> _Travail demandé_: Traduisez en anglais la phrase suivante de l'extrait sur les soins primaires : « Notre Collège est engagé dans un plaidoyer soutenu et rigoureux visant l’accroissement du financement pour la recherche et le soutien des infrastructures. »

Renforcer les soins primaires est un thème qui revient dans toutes les propositions sérieuses visant à obtenir de meilleurs résultats à moindre coût, nettement illustré par le travail de Barbara Starfield et ses collaborateurs.5 Le Collège encourage infatigablement cette initiative, avec des concepts fondés sur des données probantes comme le Centre de médecine de famille, les soins en équipe et l’apprentissage tout au long de la vie qui sont liés à l’amélioration de la qualité. En 2008, Dre Starfield observait :
L’engagement du Canada envers la recherche en soins primaires est très faible. Son renforcement aiderait le Canada à aller de l’avant et pourrait contribuer largement à l’avancement des soins primaires en tant que priorité mondiale du XXIe siècle.6
Cette situation s’améliore, mais très lentement. Notre Collège est engagé dans un plaidoyer soutenu et rigoureux visant l’accroissement du financement pour la recherche et le soutien des infrastructures. Avec le lancement de la série Innovation en soins primaires en janvier7, le Collège a mis en œuvre l’une des principales recommandations de Dre Martin : contribuer à l’expansion des solutions à succès.

Données d'analyse de la mise en page du document
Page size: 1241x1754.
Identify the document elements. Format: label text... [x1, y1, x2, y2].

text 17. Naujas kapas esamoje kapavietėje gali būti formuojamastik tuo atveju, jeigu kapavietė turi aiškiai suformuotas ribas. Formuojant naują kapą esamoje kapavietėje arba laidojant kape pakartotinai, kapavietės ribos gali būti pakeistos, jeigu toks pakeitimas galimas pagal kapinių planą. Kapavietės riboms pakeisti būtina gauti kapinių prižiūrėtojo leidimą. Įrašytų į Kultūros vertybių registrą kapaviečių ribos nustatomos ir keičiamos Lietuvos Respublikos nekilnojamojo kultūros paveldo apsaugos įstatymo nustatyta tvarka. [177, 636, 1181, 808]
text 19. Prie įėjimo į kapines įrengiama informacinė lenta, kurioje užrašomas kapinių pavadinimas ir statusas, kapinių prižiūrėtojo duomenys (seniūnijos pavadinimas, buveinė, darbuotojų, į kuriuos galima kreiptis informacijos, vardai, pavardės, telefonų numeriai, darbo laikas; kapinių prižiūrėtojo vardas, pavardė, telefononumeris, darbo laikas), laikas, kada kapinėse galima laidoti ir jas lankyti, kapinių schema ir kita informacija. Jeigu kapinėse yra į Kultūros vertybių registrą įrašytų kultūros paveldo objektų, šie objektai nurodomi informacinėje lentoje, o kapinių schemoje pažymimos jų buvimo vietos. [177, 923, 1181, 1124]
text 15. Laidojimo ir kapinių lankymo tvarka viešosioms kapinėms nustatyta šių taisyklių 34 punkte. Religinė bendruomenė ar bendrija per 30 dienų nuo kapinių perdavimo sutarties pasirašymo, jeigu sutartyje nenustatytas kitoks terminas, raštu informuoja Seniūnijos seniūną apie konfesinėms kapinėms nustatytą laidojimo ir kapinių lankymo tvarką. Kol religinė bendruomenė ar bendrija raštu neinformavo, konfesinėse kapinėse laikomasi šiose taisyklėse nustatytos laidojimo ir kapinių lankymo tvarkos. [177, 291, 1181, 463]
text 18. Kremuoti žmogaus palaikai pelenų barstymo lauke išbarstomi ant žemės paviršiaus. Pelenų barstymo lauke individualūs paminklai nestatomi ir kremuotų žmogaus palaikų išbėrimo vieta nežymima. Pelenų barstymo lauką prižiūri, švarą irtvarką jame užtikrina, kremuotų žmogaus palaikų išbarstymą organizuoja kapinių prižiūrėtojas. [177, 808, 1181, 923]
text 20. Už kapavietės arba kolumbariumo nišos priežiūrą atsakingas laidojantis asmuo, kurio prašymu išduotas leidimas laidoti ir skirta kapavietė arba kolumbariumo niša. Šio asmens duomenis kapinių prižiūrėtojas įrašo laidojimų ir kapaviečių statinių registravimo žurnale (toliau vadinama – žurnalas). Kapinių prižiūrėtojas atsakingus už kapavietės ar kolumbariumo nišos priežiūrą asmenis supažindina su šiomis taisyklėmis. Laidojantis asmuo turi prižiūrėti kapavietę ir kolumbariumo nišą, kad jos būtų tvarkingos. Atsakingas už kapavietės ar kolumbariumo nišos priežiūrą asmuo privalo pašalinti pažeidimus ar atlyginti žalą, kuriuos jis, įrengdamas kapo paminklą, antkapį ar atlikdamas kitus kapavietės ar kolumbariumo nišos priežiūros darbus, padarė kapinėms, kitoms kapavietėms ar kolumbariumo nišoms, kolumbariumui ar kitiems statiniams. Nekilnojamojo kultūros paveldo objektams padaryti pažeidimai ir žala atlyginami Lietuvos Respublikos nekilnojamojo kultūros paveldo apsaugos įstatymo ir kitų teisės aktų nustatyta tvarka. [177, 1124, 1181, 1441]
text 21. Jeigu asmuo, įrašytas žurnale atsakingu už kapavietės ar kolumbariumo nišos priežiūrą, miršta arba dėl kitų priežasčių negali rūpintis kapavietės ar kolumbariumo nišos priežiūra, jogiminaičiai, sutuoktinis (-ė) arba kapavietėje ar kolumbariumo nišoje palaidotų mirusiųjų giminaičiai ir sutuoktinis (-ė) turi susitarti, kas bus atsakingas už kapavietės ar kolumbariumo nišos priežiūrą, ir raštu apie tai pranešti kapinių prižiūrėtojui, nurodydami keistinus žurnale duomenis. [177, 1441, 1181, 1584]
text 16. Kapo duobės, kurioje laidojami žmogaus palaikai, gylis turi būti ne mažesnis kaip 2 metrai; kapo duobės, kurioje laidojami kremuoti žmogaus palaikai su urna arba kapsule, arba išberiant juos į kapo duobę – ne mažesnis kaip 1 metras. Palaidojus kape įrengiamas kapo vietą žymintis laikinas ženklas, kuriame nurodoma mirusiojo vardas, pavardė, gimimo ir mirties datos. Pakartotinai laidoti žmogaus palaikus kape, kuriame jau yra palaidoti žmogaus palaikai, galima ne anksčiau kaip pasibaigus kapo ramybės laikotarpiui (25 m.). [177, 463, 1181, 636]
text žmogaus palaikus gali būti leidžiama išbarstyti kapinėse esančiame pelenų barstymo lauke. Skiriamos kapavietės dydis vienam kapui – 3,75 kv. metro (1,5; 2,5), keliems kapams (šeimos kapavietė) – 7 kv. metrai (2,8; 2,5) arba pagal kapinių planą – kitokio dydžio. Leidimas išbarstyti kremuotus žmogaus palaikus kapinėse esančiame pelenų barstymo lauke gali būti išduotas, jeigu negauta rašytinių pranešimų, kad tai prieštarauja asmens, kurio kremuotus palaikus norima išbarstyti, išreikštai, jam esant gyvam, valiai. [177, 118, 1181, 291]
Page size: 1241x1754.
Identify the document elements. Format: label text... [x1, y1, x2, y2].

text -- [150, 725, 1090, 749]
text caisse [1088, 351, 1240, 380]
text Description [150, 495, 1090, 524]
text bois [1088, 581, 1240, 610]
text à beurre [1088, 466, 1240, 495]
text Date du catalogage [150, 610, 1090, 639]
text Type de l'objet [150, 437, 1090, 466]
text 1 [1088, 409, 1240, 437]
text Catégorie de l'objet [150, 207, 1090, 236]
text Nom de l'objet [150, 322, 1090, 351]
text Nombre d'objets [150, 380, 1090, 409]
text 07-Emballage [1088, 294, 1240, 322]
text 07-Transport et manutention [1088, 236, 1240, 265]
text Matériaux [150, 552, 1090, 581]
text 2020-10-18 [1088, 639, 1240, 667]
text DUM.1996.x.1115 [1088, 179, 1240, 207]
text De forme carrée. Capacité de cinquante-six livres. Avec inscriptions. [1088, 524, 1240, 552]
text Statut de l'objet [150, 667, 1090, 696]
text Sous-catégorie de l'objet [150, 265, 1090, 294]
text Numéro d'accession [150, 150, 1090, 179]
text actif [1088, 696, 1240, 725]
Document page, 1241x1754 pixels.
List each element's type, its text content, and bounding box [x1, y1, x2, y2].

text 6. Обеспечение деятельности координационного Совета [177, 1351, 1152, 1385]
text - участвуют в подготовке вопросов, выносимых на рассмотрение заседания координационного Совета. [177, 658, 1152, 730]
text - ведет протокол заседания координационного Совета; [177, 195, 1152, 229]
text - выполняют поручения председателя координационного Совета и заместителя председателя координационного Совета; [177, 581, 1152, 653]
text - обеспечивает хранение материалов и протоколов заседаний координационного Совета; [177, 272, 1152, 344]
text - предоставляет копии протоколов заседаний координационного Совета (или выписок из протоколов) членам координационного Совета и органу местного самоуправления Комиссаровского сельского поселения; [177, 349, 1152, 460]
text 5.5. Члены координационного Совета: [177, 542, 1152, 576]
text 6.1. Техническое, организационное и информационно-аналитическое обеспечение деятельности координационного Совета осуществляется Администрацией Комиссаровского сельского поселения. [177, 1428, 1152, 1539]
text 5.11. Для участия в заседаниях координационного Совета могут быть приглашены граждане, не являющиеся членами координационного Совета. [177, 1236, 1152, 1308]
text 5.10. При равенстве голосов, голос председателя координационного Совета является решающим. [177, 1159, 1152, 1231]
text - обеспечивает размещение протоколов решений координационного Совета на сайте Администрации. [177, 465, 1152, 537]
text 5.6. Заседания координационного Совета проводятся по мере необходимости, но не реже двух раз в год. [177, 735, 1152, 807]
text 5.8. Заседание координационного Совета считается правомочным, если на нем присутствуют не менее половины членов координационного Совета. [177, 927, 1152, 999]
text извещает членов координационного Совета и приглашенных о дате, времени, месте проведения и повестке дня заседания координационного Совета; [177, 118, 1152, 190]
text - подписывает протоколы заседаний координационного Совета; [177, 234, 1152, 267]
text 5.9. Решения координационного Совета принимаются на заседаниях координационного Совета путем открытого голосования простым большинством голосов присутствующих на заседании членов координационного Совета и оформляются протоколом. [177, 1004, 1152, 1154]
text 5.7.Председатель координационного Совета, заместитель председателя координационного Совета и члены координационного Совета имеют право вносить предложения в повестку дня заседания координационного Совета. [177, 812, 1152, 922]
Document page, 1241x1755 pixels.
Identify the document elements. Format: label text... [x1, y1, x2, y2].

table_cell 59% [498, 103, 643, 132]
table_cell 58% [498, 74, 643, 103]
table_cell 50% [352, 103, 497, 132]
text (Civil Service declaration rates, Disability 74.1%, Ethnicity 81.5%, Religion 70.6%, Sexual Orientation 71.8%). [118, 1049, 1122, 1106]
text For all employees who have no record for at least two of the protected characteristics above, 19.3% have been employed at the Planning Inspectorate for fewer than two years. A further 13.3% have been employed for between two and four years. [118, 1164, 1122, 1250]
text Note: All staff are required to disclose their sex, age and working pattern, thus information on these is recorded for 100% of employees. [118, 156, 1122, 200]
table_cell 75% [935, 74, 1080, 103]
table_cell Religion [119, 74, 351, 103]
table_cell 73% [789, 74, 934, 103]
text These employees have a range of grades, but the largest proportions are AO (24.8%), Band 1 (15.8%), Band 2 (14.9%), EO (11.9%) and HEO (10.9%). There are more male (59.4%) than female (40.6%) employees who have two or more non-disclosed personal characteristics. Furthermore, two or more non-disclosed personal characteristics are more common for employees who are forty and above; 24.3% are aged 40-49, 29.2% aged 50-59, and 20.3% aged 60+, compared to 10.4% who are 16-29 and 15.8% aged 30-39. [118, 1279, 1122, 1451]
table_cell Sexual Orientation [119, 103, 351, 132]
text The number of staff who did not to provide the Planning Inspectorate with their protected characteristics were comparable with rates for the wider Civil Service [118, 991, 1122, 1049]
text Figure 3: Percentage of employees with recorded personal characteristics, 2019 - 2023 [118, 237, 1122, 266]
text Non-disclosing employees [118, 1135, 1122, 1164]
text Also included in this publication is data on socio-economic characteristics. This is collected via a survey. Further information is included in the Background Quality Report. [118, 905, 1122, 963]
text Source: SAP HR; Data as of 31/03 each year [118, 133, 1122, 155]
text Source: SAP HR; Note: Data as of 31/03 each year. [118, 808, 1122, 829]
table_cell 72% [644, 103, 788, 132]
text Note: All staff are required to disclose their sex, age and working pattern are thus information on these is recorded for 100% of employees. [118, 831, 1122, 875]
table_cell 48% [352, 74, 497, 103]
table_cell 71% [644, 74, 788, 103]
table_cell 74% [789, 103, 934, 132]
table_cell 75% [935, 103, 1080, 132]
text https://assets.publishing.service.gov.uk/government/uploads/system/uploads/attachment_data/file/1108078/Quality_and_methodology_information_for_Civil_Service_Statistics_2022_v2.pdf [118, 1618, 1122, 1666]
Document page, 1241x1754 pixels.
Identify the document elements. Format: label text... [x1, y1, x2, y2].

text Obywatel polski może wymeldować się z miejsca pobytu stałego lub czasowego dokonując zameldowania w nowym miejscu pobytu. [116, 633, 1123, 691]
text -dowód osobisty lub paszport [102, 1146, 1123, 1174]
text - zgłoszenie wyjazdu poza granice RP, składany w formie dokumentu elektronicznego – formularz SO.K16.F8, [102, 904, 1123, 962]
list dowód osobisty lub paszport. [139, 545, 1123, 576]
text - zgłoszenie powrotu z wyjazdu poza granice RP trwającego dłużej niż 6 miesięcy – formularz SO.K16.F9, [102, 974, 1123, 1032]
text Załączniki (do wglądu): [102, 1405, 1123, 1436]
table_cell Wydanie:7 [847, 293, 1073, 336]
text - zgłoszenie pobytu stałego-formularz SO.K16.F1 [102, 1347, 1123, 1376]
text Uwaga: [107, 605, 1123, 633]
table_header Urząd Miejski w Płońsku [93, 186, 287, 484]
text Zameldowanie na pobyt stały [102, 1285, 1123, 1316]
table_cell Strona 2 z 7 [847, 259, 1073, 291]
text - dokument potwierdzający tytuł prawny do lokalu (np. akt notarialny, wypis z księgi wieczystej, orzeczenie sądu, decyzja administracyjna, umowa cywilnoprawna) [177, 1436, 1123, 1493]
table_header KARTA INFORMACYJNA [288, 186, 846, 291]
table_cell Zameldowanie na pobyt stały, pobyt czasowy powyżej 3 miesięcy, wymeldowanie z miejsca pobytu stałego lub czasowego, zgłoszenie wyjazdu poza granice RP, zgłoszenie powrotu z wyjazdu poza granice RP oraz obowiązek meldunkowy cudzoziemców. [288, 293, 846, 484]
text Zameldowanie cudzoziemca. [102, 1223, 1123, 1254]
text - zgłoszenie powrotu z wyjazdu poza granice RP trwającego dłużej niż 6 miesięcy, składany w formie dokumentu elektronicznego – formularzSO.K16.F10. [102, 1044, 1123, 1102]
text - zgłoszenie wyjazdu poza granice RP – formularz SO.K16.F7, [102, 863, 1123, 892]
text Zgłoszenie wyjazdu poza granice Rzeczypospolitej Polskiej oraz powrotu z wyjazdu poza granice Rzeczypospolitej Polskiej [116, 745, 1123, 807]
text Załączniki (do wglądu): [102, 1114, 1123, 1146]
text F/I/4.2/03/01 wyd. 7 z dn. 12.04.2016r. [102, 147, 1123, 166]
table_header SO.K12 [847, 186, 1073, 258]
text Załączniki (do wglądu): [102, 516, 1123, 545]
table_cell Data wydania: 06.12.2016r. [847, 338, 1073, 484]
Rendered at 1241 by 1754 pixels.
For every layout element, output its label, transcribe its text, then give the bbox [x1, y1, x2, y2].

> _Corrigé détaillé_: Our College is engaged in sustained and rigorous advocacy aimed at increasing funding for research and support for infrastructure.